“Then we must stop at Makagamoot for a new supply,” said the missionary pilot, promptly, “though I fear we may have trouble in getting the natives to turn out at this time of night; still, with your permission, Captain Ryder, I think we would better try it.”

“Certainly, sir,” agreed Phil; and so the Chimo, being somewhere in the vicinity of the invisible Eskimo settlement at that very moment, was headed for the west bank of the river. Her whistle was sounded vigorously at short intervals, to attract attention, and in a few minutes her crew had the satisfaction of seeing a glow of fire-light on the beach not more than a mile ahead. At the same time there came an ominous crunching of ice, and all hands instantly realized that inshore the river was already frozen over. The ice was not yet thick enough to stop them, though it materially impeded their progress; they finally succeeded in reaching the bank.

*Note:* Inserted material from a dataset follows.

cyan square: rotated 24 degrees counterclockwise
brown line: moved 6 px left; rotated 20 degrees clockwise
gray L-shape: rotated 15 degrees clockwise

At first the few sleepy natives who came, out of curiosity, to witness the unusual sight of a steamboat at that time of night and thus late in the season, were disinclined to do any work before morning; but the appearance among them of the missionary, and a few words from him, produced a magical change in their attitude. Five minutes later a long line containing every able-bodied man in the settlement was formed from the steamer to the wood-pile, and a steady stream of cord-wood sticks, passed from hand to hand, was flowing aboard.

Within half an hour every inch of wood room was filled, the natives were made glad by double the pay they had ever received for a similar amount of work, and the Chimo was backing out of the channel she had made for herself towards open water.

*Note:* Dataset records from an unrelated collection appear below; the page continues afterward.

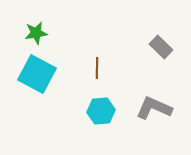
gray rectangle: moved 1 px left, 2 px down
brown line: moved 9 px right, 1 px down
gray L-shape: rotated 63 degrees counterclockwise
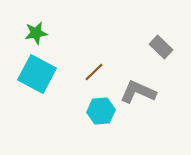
brown line: moved 3 px left, 4 px down; rotated 45 degrees clockwise
gray L-shape: moved 16 px left, 16 px up
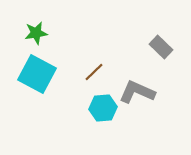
gray L-shape: moved 1 px left
cyan hexagon: moved 2 px right, 3 px up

Only fifteen miles now lay between her and Anvik, and though the night had grown bitterly cold, her pilot held out hopes that they might still make the run without being nipped in the rapidly forming ice.

Under every pound of steam that her boiler would bear, the sturdy little craft quivered to her very keel as she ploughed through the black waters, grinding the floating ice-cakes beneath her bow, tossing them to one side, or beating them to fragments with her powerful wheel. Leaving the missionary alone in the pilot-house, Phil worked with Serge and Isaac at heaving wood into the roaring furnace. In face of its fervent heat it was hard for them to realize that the night was cold, and much less that the mercury stood close to zero.

But the silent figure grasping the frigid spokes up in the pilot-house knew it, and his anxiety increased with each slow-dragging hour. Was it indeed too late to reach a safe winter haven? Had he been too officious and self-confident? He almost feared so, and said as much to Phil when the young mate came up to inquire how many miles more they had to go.

“Not a bit of it, sir,” cried the lad, with all his old cheery confidence fully restored. “Why, you not only rescued us from a regular slough of despond, but from the imminent danger of being frozen in where we were as well. If you hadn’t come along we should certainly have stayed there until morning, in which case it is plain enough now that the Chimo would have gone no farther this winter. Now you have at least brought us within reach of safety even if we shouldn’t move another yard, and you have lifted a mighty heavy load of anxiety from my shoulders, I can tell you. But aren’t we nearly there, sir? It seems as though we had come fifty miles instead of fifteen since we took on that wood.”

“Yes, and if it were daylight, which it soon will be, we could see Anvik now. When we have made a couple more miles I shall head her into the ice. In the meantime I wish you would ask Serge to make me a pot of his hottest chy, for I am nearly perished with the cold.”

“A pot of what?” asked Phil, thinking he must have misunderstood the word.